Piquée au vif, elle décide de poursuivre un plan plus radical sur le territoire de Lih.
Alliance avec le clan des enfants
Ayla se rend dans le nord, dans la province de Zi Beizhou, le bastion du clan des enfants.
Là-bas, elle entre en contact avec Shenmei, la femme qui détient le pouvoir réel au sein de ce clan.
Séduite par la perspective de renverser l’ordre établi, Ayla adhère au plan de coup d’État élaboré par Shenmei.
Ce coup d’État vise à ébranler le pouvoir de l’Empereur de Lih en exploitant les forces militaires et l’influence régionale du clan.
Transfert de technologie
Ayla apporte au clan des enfants un avantage décisif : les plans de fabrication d’armes à feu, inconnues à Lih.
Ces armes provenant des connaissances techniques de l’Ouest offrent au clan une supériorité potentielle sur les forces impériales traditionnelles.
Grâce à ces plans, le clan des enfants peut développer des armes d’un niveau jamais vu dans l’Empire.
Ayla se place ainsi au cœur de la rébellion non seulement comme instigatrice politique, mais aussi comme vecteur de révolution technologique.
Participation à la rébellion
La révolte du clan des enfants contre le pouvoir central de Lih porte fortement la marque d’Ayla.
Ses conseils, ses contacts et ses ressources étrangères contribuent à structurer et renforcer le mouvement.
Elle agit en coulisses, loin de la cour officielle, utilisant son statut d’étrangère pour rester moins soupçonnée au début.
Son implication transforme un soulèvement régional en menace sérieuse pour le trône.
Ayla incarne la puissance séduisante mais dangereuse de l’étranger.
Son personnage met en relief la tension entre fascination pour les innovations venues d’ailleurs et crainte de l’ingérence étrangère.

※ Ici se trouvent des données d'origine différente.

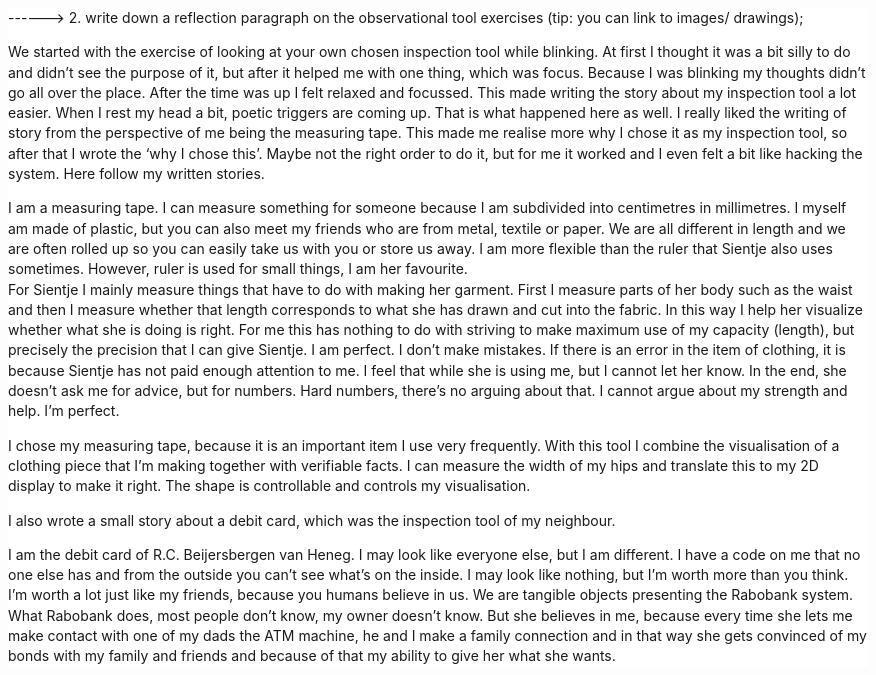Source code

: 
------>  2.	write down a reflection paragraph on the observational tool exercises (tip: you can link to images/ drawings);

We started with the exercise of looking at your own chosen inspection tool while blinking. 
At first I thought it was a bit silly to do and didn’t see the purpose of it, but after it helped me with one thing, which was focus. 
Because I was blinking my thoughts didn’t go all over the place. After the time was up I felt relaxed and focussed. 
This made writing the story about my inspection tool a lot easier. When I rest my head a bit, poetic triggers are coming up. 
That is what happened here as well. I really liked the writing of story from the perspective of me being the measuring tape. 
This made me realise more why I chose it as my inspection tool, so after that I wrote the ‘why I chose this’. 
Maybe not the right order to do it, but for me it worked and I even felt a bit like hacking the system. 
Here follow my written stories. 

I am a measuring tape. I can measure something for someone because I am subdivided into centimetres in millimetres. 
I myself am made of plastic, but you can also meet my friends who are from metal, textile or paper. 
We are all different in length and we are often rolled up so you can easily take us with you or store us away. 
I am more flexible than the ruler that Sientje also uses sometimes. However, ruler is used for small things, I am her favourite.  
For Sientje I mainly measure things that have to do with making her garment. 
First I measure parts of her body such as the waist and then I measure whether that length corresponds to what she has drawn 
and cut into the fabric. In this way I help her visualize whether what she is doing is right. 
For me this has nothing to do with striving to make maximum use of my capacity (length), but precisely 
the precision that I can give Sientje. I am perfect. I don’t make mistakes. If there is an error in the item of clothing, 
it is because Sientje has not paid enough attention to me. I feel that while she is using me, but I cannot let her know. 
In the end, she doesn’t ask me for advice, but for numbers. Hard numbers, there’s no arguing about that. 
I cannot argue about my strength and help. I’m perfect. 

I chose my measuring tape, because it is an important item I use very frequently. 
With this tool I combine the visualisation of a clothing piece that I’m making together with verifiable facts. 
I can measure the width of my hips and translate this to my 2D display to make it right. 
The shape is controllable and controls my visualisation. 

I also wrote a small story about a debit card, which was the inspection tool of my neighbour.

I am the debit card of R.C. Beijersbergen van Heneg. I may look like everyone else, but I am different. 
I have a code on me that no one else has and from the outside you can’t see what’s on the inside. 
I may look like nothing, but I’m worth more than you think. I’m worth a lot just like my friends, because you humans believe in us. 
We are tangible objects presenting the Rabobank system. What Rabobank does, most people don’t know, my owner doesn’t know. 
But she believes in me, because every time she lets me make contact with one of my dads the ATM machine, 
he and I make a family connection and in that way she gets convinced of my bonds with my family and friends 
and because of that my ability to give her what she wants.
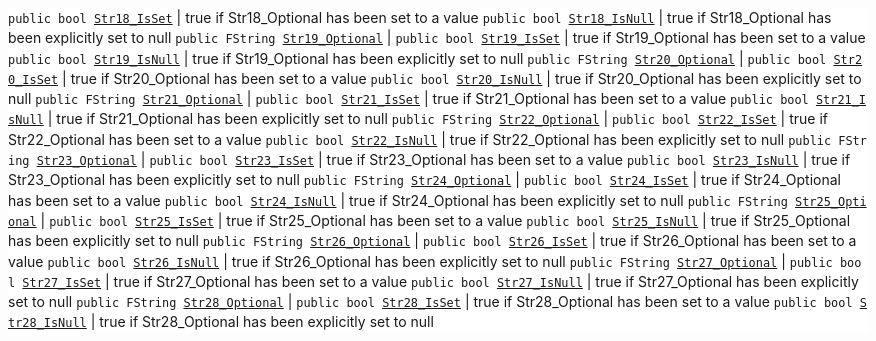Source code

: `public bool `[`Str18_IsSet`](#structFRHAPI__MatchTimelineProperties_1af3a44214deb059e843bd03e6863ff550) | true if Str18_Optional has been set to a value
`public bool `[`Str18_IsNull`](#structFRHAPI__MatchTimelineProperties_1a7d74f53d1f00cd5c935d1a65a6c9076d) | true if Str18_Optional has been explicitly set to null
`public FString `[`Str19_Optional`](#structFRHAPI__MatchTimelineProperties_1a11f2b9760629940e5fdb9939bbb9b261) | 
`public bool `[`Str19_IsSet`](#structFRHAPI__MatchTimelineProperties_1a084da6058b720dced1e2ad1b9956cd59) | true if Str19_Optional has been set to a value
`public bool `[`Str19_IsNull`](#structFRHAPI__MatchTimelineProperties_1aa4617e3918553d467da7a853bd1724b3) | true if Str19_Optional has been explicitly set to null
`public FString `[`Str20_Optional`](#structFRHAPI__MatchTimelineProperties_1a05d88bbf7a659563cb419c1a7dca8a46) | 
`public bool `[`Str20_IsSet`](#structFRHAPI__MatchTimelineProperties_1a8054202ddff5ff16881be04a83f68e81) | true if Str20_Optional has been set to a value
`public bool `[`Str20_IsNull`](#structFRHAPI__MatchTimelineProperties_1a3b3936b9ef8b01a74d4666c5735d24c9) | true if Str20_Optional has been explicitly set to null
`public FString `[`Str21_Optional`](#structFRHAPI__MatchTimelineProperties_1a83fc571eb7161c4e97701cba751e1b25) | 
`public bool `[`Str21_IsSet`](#structFRHAPI__MatchTimelineProperties_1a94180f40cffeb876dc8a24c96ca328d0) | true if Str21_Optional has been set to a value
`public bool `[`Str21_IsNull`](#structFRHAPI__MatchTimelineProperties_1aa97cb55d83f618155ad153202fcd92e7) | true if Str21_Optional has been explicitly set to null
`public FString `[`Str22_Optional`](#structFRHAPI__MatchTimelineProperties_1a3964ee8ab7def6d3a725303dfad2410f) | 
`public bool `[`Str22_IsSet`](#structFRHAPI__MatchTimelineProperties_1a25eaf1662747d473cfcb3b68e8eb34b4) | true if Str22_Optional has been set to a value
`public bool `[`Str22_IsNull`](#structFRHAPI__MatchTimelineProperties_1a3bf035c0bc531b21968e0f2a12db2667) | true if Str22_Optional has been explicitly set to null
`public FString `[`Str23_Optional`](#structFRHAPI__MatchTimelineProperties_1a7e64e7698e27c3fcb1414be0cc56c912) | 
`public bool `[`Str23_IsSet`](#structFRHAPI__MatchTimelineProperties_1abdaaa1a85fc1993bd2b6e041cdf980d9) | true if Str23_Optional has been set to a value
`public bool `[`Str23_IsNull`](#structFRHAPI__MatchTimelineProperties_1a1ffc4af67a2cdee6875ce0cd6760b56e) | true if Str23_Optional has been explicitly set to null
`public FString `[`Str24_Optional`](#structFRHAPI__MatchTimelineProperties_1af3020f40ed90a60ad1a7c3d4969c3ad3) | 
`public bool `[`Str24_IsSet`](#structFRHAPI__MatchTimelineProperties_1abacca147595d6f8bb3f1fb22a75d0a9d) | true if Str24_Optional has been set to a value
`public bool `[`Str24_IsNull`](#structFRHAPI__MatchTimelineProperties_1ae60bb9aa3af2d946855322d74aa87257) | true if Str24_Optional has been explicitly set to null
`public FString `[`Str25_Optional`](#structFRHAPI__MatchTimelineProperties_1adf6436c2ac45ee2fccd27858c48c882b) | 
`public bool `[`Str25_IsSet`](#structFRHAPI__MatchTimelineProperties_1aabd9eb0db778f79f7c7c3aea3f06938d) | true if Str25_Optional has been set to a value
`public bool `[`Str25_IsNull`](#structFRHAPI__MatchTimelineProperties_1a67433360f934d91a81ece48950e3a9eb) | true if Str25_Optional has been explicitly set to null
`public FString `[`Str26_Optional`](#structFRHAPI__MatchTimelineProperties_1a2eb2ade089010c98d2694ecbc1a85d7d) | 
`public bool `[`Str26_IsSet`](#structFRHAPI__MatchTimelineProperties_1afda498cbadbcbe38dfc868e4e055262d) | true if Str26_Optional has been set to a value
`public bool `[`Str26_IsNull`](#structFRHAPI__MatchTimelineProperties_1ac55fe160ed77ee1da45127dd16c17d4b) | true if Str26_Optional has been explicitly set to null
`public FString `[`Str27_Optional`](#structFRHAPI__MatchTimelineProperties_1adc054d60445c0406b79d89d2c98c0fe1) | 
`public bool `[`Str27_IsSet`](#structFRHAPI__MatchTimelineProperties_1af9cf126b6b114232e2d353f56e1a71a4) | true if Str27_Optional has been set to a value
`public bool `[`Str27_IsNull`](#structFRHAPI__MatchTimelineProperties_1ab64782d16c83bc00371f6f088d2d073b) | true if Str27_Optional has been explicitly set to null
`public FString `[`Str28_Optional`](#structFRHAPI__MatchTimelineProperties_1ada9647277cc8af96019ca3ddc3c0e0d3) | 
`public bool `[`Str28_IsSet`](#structFRHAPI__MatchTimelineProperties_1a039149810dbfaadf31d9d7aac751cc9a) | true if Str28_Optional has been set to a value
`public bool `[`Str28_IsNull`](#structFRHAPI__MatchTimelineProperties_1ac302d9fee17e8ba5bbf79e5750100c4d) | true if Str28_Optional has been explicitly set to null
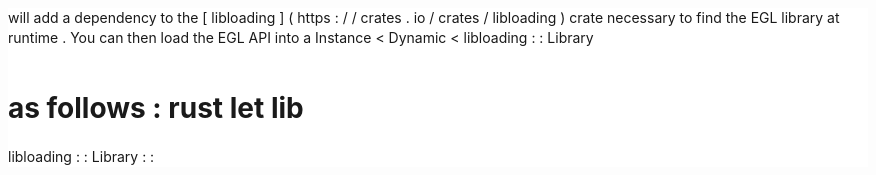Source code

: will
add
a
dependency
to
the
[
libloading
]
(
https
:
/
/
crates
.
io
/
crates
/
libloading
)
crate
necessary
to
find
the
EGL
library
at
runtime
.
You
can
then
load
the
EGL
API
into
a
Instance
<
Dynamic
<
libloading
:
:
Library
>
>
as
follows
:
rust
let
lib
=
libloading
:
:
Library
:
:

Elle est aussi une figure de l’ambition féminine débridée dans un univers dominé par les hommes.
Contrairement à d’autres femmes de la cour qui s’adaptent ou survivent, elle cherche à dominer et à renverser un ordre établi.
Son utilisation de la beauté, de la diplomatie, de l’espionnage et des armes illustre une palette de moyens très moderne pour l’univers de l’œuvre.
Ayla ajoute ainsi une dimension géopolitique et technologique à « Les Carnets de l'Apothicaire », dépassant largement le cadre du seul harem.